What is the QPA and why does it matter to me?
The Qualifying Payment Amount (QPA) is the median in-network rate your insurer uses as a benchmark for out-of-network claims. It determines your cost sharing. The methodology for calculating it has been in legal dispute since 2023, and agencies have been using enforcement discretion on how plans calculate it. As of 2026, enforcement discretion is expected to end around August 2026. This primarily affects insurer-provider payment disputes, not your right to be free from balance billing.
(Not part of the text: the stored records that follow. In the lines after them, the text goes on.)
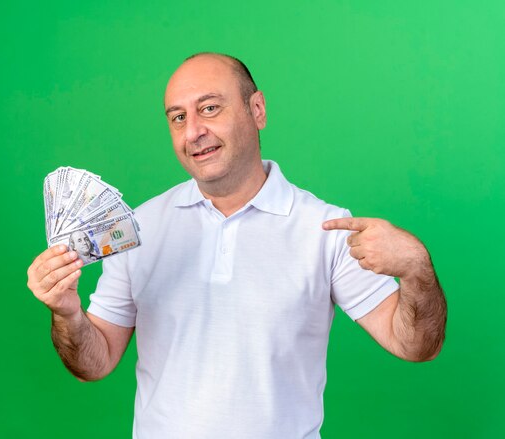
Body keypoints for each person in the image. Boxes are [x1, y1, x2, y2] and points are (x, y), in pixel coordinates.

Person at [27, 53, 447, 438]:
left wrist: (416, 269)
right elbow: (93, 364)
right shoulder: (139, 229)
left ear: (257, 109)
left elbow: (414, 345)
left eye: (210, 108)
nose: (193, 131)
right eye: (177, 117)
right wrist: (67, 313)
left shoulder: (325, 228)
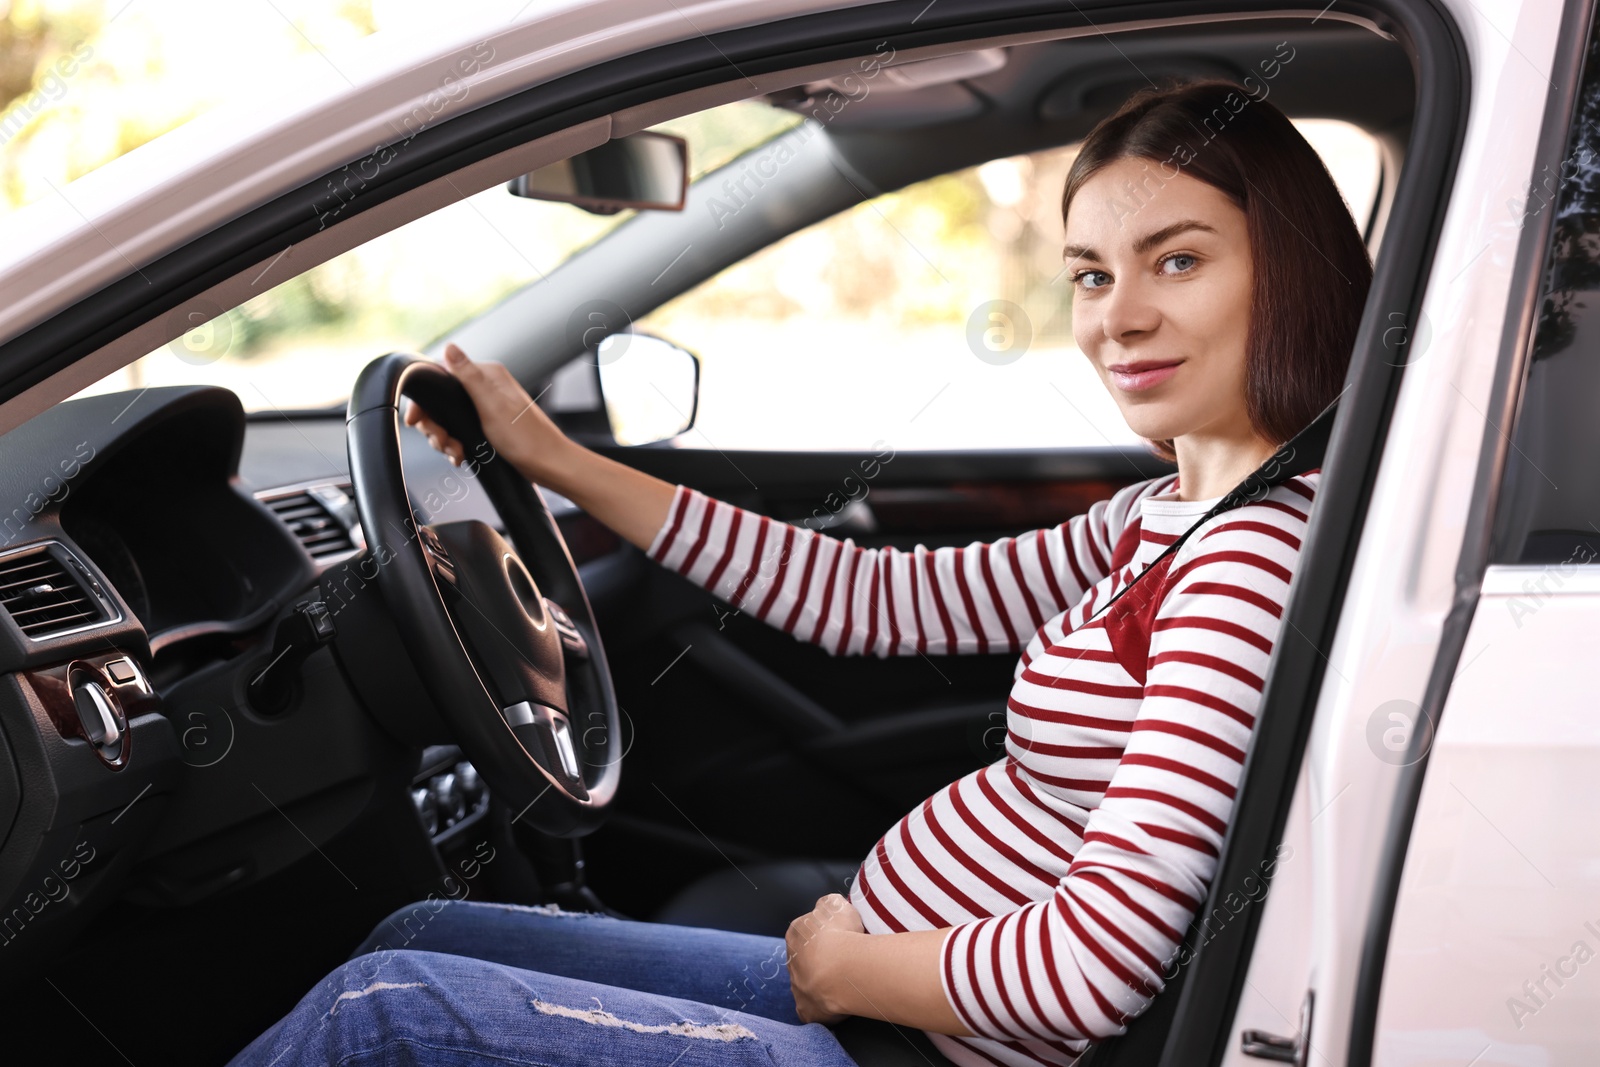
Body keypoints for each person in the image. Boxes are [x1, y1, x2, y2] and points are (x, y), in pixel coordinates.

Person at [226, 77, 1372, 1067]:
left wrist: (848, 971)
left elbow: (1090, 968)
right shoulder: (1166, 516)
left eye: (1175, 260)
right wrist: (555, 459)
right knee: (417, 934)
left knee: (384, 1012)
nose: (1117, 317)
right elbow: (876, 600)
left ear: (1293, 268)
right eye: (1087, 274)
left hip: (903, 1036)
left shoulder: (1240, 565)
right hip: (881, 1000)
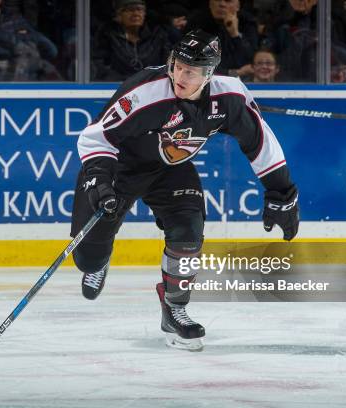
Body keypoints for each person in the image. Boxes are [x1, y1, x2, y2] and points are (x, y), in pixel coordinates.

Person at [70, 30, 300, 351]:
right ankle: (97, 262)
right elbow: (97, 137)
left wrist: (281, 193)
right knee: (88, 257)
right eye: (177, 65)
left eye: (191, 71)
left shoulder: (229, 96)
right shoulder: (145, 92)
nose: (181, 74)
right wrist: (98, 179)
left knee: (189, 234)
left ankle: (175, 307)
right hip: (119, 169)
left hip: (171, 170)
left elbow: (259, 140)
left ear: (210, 74)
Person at [91, 0, 171, 81]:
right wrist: (127, 82)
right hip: (117, 85)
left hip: (150, 84)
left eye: (139, 9)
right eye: (130, 10)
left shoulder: (157, 35)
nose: (136, 14)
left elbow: (167, 63)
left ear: (144, 14)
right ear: (118, 16)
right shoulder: (107, 35)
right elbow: (99, 65)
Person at [185, 0, 259, 76]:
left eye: (228, 1)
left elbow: (252, 59)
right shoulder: (196, 23)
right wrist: (232, 73)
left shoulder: (247, 23)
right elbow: (190, 59)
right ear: (210, 3)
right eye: (217, 0)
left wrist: (235, 34)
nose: (222, 4)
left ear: (238, 6)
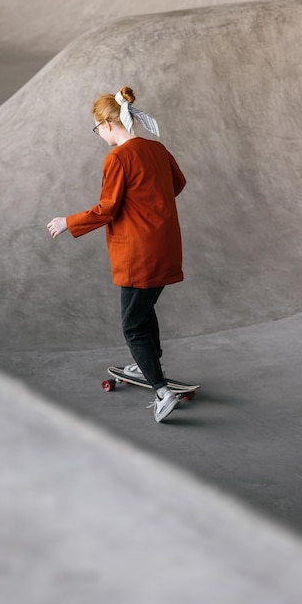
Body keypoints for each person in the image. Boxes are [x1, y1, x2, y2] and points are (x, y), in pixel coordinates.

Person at [47, 86, 186, 423]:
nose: (99, 135)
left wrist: (68, 222)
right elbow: (177, 184)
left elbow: (107, 209)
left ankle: (162, 393)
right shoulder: (157, 149)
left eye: (97, 128)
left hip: (138, 253)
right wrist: (152, 205)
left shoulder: (117, 158)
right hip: (166, 245)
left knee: (132, 326)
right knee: (145, 310)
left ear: (108, 124)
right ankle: (146, 363)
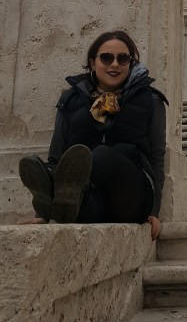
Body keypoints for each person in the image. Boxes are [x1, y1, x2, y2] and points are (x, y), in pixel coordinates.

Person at [18, 31, 166, 240]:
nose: (114, 64)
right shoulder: (70, 100)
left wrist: (154, 212)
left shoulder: (151, 100)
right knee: (77, 202)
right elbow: (58, 154)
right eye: (106, 58)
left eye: (123, 59)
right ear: (92, 63)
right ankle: (54, 204)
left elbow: (157, 157)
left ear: (130, 64)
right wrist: (42, 215)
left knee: (101, 155)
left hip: (131, 194)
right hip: (90, 196)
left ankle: (56, 192)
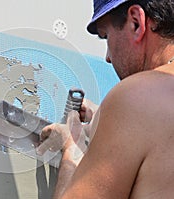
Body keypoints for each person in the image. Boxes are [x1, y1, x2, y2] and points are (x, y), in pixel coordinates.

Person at [36, 0, 174, 198]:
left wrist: (72, 149)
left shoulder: (136, 97)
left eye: (105, 36)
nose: (108, 57)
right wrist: (106, 116)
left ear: (136, 22)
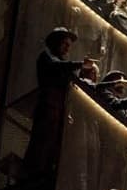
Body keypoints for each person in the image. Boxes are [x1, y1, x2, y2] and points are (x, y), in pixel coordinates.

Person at [26, 27, 96, 174]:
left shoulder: (62, 64)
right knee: (42, 143)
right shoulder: (46, 57)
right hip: (48, 107)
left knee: (53, 146)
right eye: (65, 44)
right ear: (55, 42)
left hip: (59, 110)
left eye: (69, 45)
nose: (67, 48)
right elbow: (55, 67)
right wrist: (79, 64)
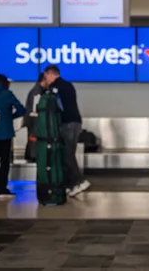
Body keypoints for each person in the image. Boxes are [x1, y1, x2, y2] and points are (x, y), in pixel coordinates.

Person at [43, 65, 90, 197]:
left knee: (66, 154)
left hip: (67, 123)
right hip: (76, 122)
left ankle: (80, 181)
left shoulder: (54, 88)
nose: (46, 79)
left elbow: (54, 107)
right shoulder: (69, 85)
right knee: (68, 153)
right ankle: (70, 184)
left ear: (51, 74)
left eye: (46, 76)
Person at [22, 73, 48, 163]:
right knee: (34, 139)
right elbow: (34, 110)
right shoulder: (37, 92)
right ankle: (33, 156)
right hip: (35, 122)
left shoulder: (38, 91)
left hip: (33, 121)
What if I got a ground ambulance bill?
Ground ambulance transport is not covered under the No Surprises Act. Your options depend on your state. If you are in one of the 22 states with ground ambulance balance billing laws and you have a fully insured plan, state law may protect you. If you have a self-insured employer plan, state laws generally do not apply. You can also negotiate directly with the ambulance company, ask your insurer to negotiate on your behalf, or ask the ambulance company about financial assistance programs. The CoveredUSA Bill Analyzer can help identify whether there are charity care options or billing errors regardless of insurance status.
Can I be asked to waive my surprise billing rights before emergency care?
No. Consent waivers are never allowed for emergency services, ancillary services during a procedure, or services where no in-network option exists at the facility. If a provider presents you with a waiver before emergency care, do not sign it and report it to CMS.
How do I know if my plan is covered by the No Surprises Act?
Most private insurance plans are covered, including individual and family plans, employer-sponsored plans, and ACA marketplace plans. Short-term plans and grandfathered plans are not covered. Check your plan documents or call your insurer's member services line and ask specifically whether your plan is subject to the No Surprises Act protections.
Where can I file a complaint about a surprise bill?
File a complaint with CMS online at cms.gov/nosurprises or call the No Surprises Help Desk at 1-800-985-3059 (8 a.m. to 8 p.m. ET weekdays, 10 a.m. to 6 p.m. ET weekends). Your state insurance commissioner is also an option for fully insured plans. For employer self-insured plans, contact the U.S. Department of Labor's Employee Benefits Security Administration (EBSA) at dol.gov/agencies/ebsa.